REQUIREMENT:
Set every record down again, exactly and completely.

+---+

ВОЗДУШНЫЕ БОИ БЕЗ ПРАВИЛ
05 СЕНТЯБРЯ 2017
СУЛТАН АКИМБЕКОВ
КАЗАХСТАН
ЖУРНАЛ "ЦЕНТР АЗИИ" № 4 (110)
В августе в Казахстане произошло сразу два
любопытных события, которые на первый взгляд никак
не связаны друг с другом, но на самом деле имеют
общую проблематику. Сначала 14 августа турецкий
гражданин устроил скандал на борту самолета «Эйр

+---+

RESPONSE:
ВОЗДУШНЫЕ БОИ БЕЗ ПРАВИЛ
05 СЕНТЯБРЯ 2017
СУЛТАН АКИМБЕКОВ
КАЗАХСТАН
ЖУРНАЛ "ЦЕНТР АЗИИ" № 4 (110)
В августе в Казахстане произошло сразу два
любопытных события, которые на первый взгляд никак
не связаны друг с другом, но на самом деле имеют
общую проблематику. Сначала 14 августа турецкий
гражданин устроил скандал на борту самолета «Эйр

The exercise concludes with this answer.